I’m very comfortable with where our business is positioned. We’re running a 70-30 split on exports vs. the domestic market, and our local market focus is very much where the government is moving. We’re building three big power plants now, and the focus going forward will move to transmission — to the cables and towers that are part of our core business.
I see great growth in Egypt and Africa for the next four years. I’m really very optimistic about Africa going forward.
Our natural export markets are the Gulf, Africa and, to an extent, Europe. These are the regions with which we have preferential trade agreements and to which we have the benefit of physical proximity.
Am I an outlier when it comes to salary rises? I like to think that we’re typical of exporters. Our costs are USD-denominated and have fallen 50% in USD terms, so as we grow our exports, we’re going to be growing our profits, and our staff will absolutely benefit from this. Raising salaries isn’t an option — it’s a must. We’ve already announced salary increases. I think for everyone it’s not an issue of the payroll costs rising, but of growing your revenues so you can do right by your employees.
There won’t be much privatization in the electricity industry. The government has invested in more than 25 GW of generation capacity in the past three years. The nation has excess capacity now, and it’s all state-owned. They’re not planning to sell it, and I don’t think the government is planning to see the private sector own generation. There may be room for the private sector in distribution.
With the USD at EGP 20, there will definitely be more IPOs. Companies are going to run into cash problems, and the banks are re-examining every company individually, so I’m not sure you’ll see a wave of borrowing, particularly not with interest rates where they are now. Combine the two and you may see companies looking at IPOs as a means of improving their cash position and ability to expand.
I’m optimistic about M&A prospects for the same reason, but we’re not in the market. We’re good with where we stand now. We’re focused on operations, we’re focused on improving our corporate structure. For us, 2017 is going to be about operations, not M&A.
Agriculture and food will boom in 2017. Any sector that substitutes for imports, particularly if those are expensive imports. I also like any export that’s based on local materials.
Anyone in luxury will suffer over the next two years. Cars will also be difficult, at least at the higher end.
If I was starting a new business today? I would love to go for the food industry and produce for domestic consumption.
The government’s legislative priorities should focus on how to double exports in two years’ time. This will demand support to local industry, including investment incentives. The government needs to help local companies improve quality to meet export standards. Manufacturers need help learning to penetrate new export markets.
I’m really quite optimistic about 2017. It will be a really good year for us, especially since the last five years saw Egypt deliver horrible growth and job creation numbers. Companies have been shrinking, firing people.

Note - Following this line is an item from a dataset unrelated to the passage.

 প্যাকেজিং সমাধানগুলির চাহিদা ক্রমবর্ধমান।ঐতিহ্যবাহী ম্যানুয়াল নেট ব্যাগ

Industry needs to go on a two-year hiring boom. That’s what we’re doing. And it’s why our CSR initiative focuses on building technical schools. We’re using German management and we have 1,000 students today — our goal is to reach 10,000 in five to six years. We take them from primary school through until they’re qualified as a technical expert, and it’s not just about technical skills: We give them a daily meal, a stipend, language training, soft skills.
Let me tell you, the quality of these students is just excellent— and they’re the key to doubling exports. More industrialists need to invest in vocational training. Skilled staff are the key to doubling exports.